The growing use of artificial intelligence is impacting almost all aspects of the media and advertising worlds in 2023. Now GroupM predicts AI’s tentacles will impact at least half of all ad dollars by the end of the year.


“Artificial intelligence is likely to inform, or touch in some way, at least half of all advertising revenue by the end of 2023,” says Kate Scott-Dawkins, Global President of GroupM Business Intelligence.


The WPP-owned agency expects AI will do more than disrupt how marketers optimize their media campaigns. It will also usher in a wave of AI-backed startups during the next two to five years.


The agency says the pervasive impact of AI in the ad world means brands will be well-served by having proactive guidelines and the right partners to navigate the changes “so that choices in budget allocation and the use of AI are made intentionally with the long-term health of the business in mind.”
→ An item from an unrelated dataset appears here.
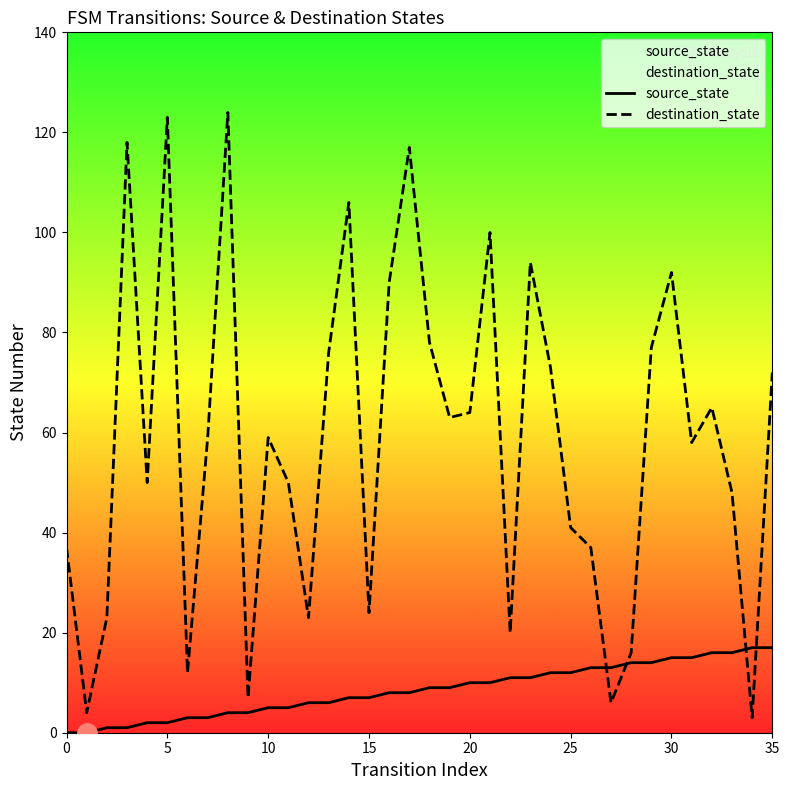

What is the sum of all destination_state values?

2109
GroupM’s 2023 Global Mid-Year Forecast calls on advertising industry stakeholders to use AI “conscientiously and with appropriate safety measures in place.


“Generative AI is introducing some existential — and legal — questions to the channel,” the GroupM report says. “AI-generated DJs and hosts lead to questions around automation and consumer trust, while AI-generated music will force the industry to address copyright laws in the age of artificial intelligence.


Meanwhile, AI has reignited concerns among advertisers about whether digital advertising actually delivers on what Google, Facebook and other tech giants claim it does. “They have reservations about engaging in a high-stakes game called ‘Trust the Robot,’ wherein they relinquish their valuable data and control over how their campaign goals should be achieved to AI systems,” according to a story in Digiday by Seb Joseph and Krystal Scanlon. The big platform companies have each rolled out their own AI-powered ad tools that handle multiple aspects of ad campaign management: Google’s Performance Max, Meta’s Advantage+, and TikTok’s Smart Performance Campaigns.


Advertisers have reservations about handing over their parameters, data and advertising assets to the digital giants, whose algorithms then take control of the advertising optimization process.


“Historically — and to a large extent still — this trust issue is the core challenge Google has faced with their predictive AI tools,” Jeremy Hull, Chief Product Officer at ad agency Brainlabs, tells Digiday. “At Google Marketing Live they announced several welcome features that increase transparency — not as much as advertisers have asked for, but still welcome visibility. Google is walking a tricky tightrope.”